Hacker News new | ask | show | jobs
by aninteger 583 days ago
> This library supports building with C++11. I haven't tried compiling it with an older standard, but I imagine it might work.

I believe it does require C++11, due to std::nullptr_t and r-value references (&&), but that might be it. It's not a show stopper though since everyone should have a c++11 compiler now (even Ubuntu 14.04 LTS, which still has paid support I believe).

> One thing I like about the C++11 compilers like GCC 4.9 is they build code magnificently faster than recent editions

Kind of reminds me of gcc 2.95 which people kept around for the compiler speed. They would use gcc 3.x for the warning support and then compile with gcc 2.95 after fixing the warnings :).

2 comments

Yes they'd be very trivial to remove locally.

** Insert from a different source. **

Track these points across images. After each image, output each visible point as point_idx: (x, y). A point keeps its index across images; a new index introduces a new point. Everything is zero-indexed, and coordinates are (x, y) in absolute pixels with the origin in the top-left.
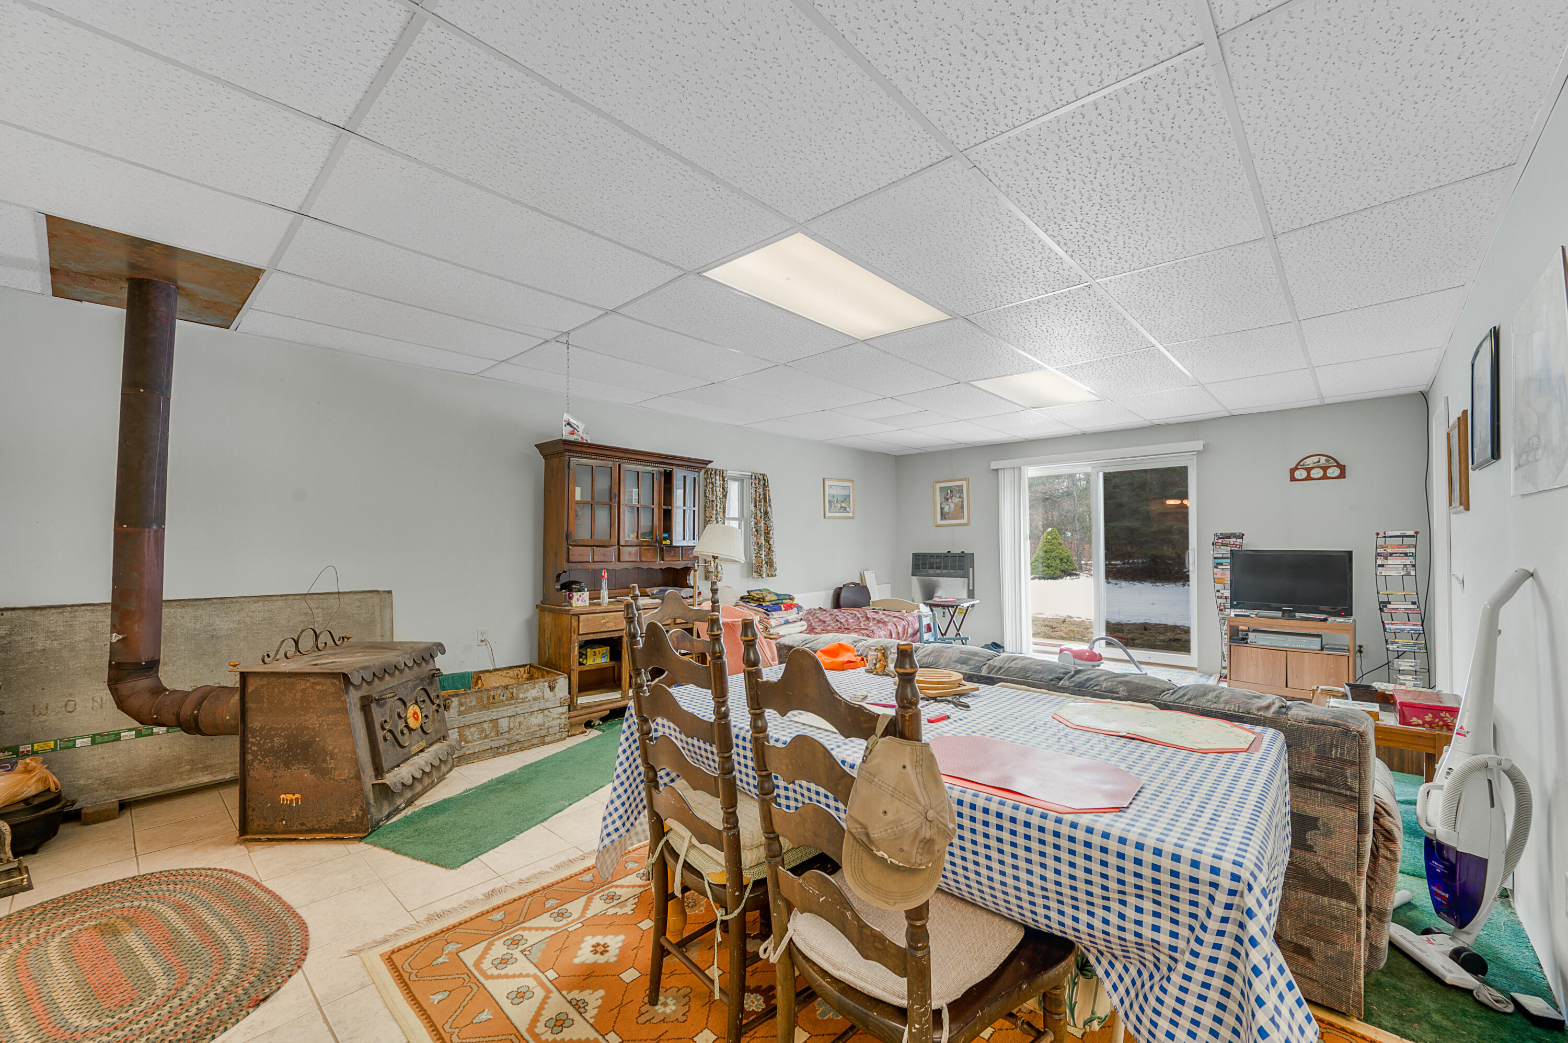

It might also be nice to have #ifdef statements around them like we're already doing for std::string_view. If we consider that many big name C projects like curl are still on C89 then there's surely got to be people still out there using 2000's era C++.
> It's not a show stopper though since everyone should have a c++11 compiler now (...)

I think the point of pointing out it's C++11 is that it's not "classic C++" as it's using "modern C++" features. Thus it's a mystery why it would be referred to as classic C++.

Just because I included an rvalue constructor doesn't make it C++11. This library was originally written in C. It hasn't changed a whole lot since Gautham and I originally wrote it: https://github.com/jart/cosmopolitan/blob/master/tool/net/lj... I feel perfectly comfortable calling C++11 "classic" or even "baroque" compared to what people are doing with C++ in 2024. However if you disagree with me, and feel that classic means C++03, then I've made certain that your preferences are supported by this library too. Just remove the rvalue and nullptr_t constructors. I'll probably add #ifdefs soon to automate that too.
> Just because I included an rvalue constructor doesn't make it C++11.

Actually, it does. I mean, does it compile when you pass -std=c++98?

> This library was originally written in C.

Doesn't matter. If it uses C++11 features, it's C++11.

> I feel perfectly comfortable calling C++11 "classic" or even "baroque" compared to what people are doing with C++ in 2024.

Irrelevant. You can go the Humpty Dumpty way as far as you want to go and call anything any way. It doesn't matter. If you use C++11 features, it's C++11. If it's C++11 then you're discussing modern C++. You don't need to use all bells and whistles to quality.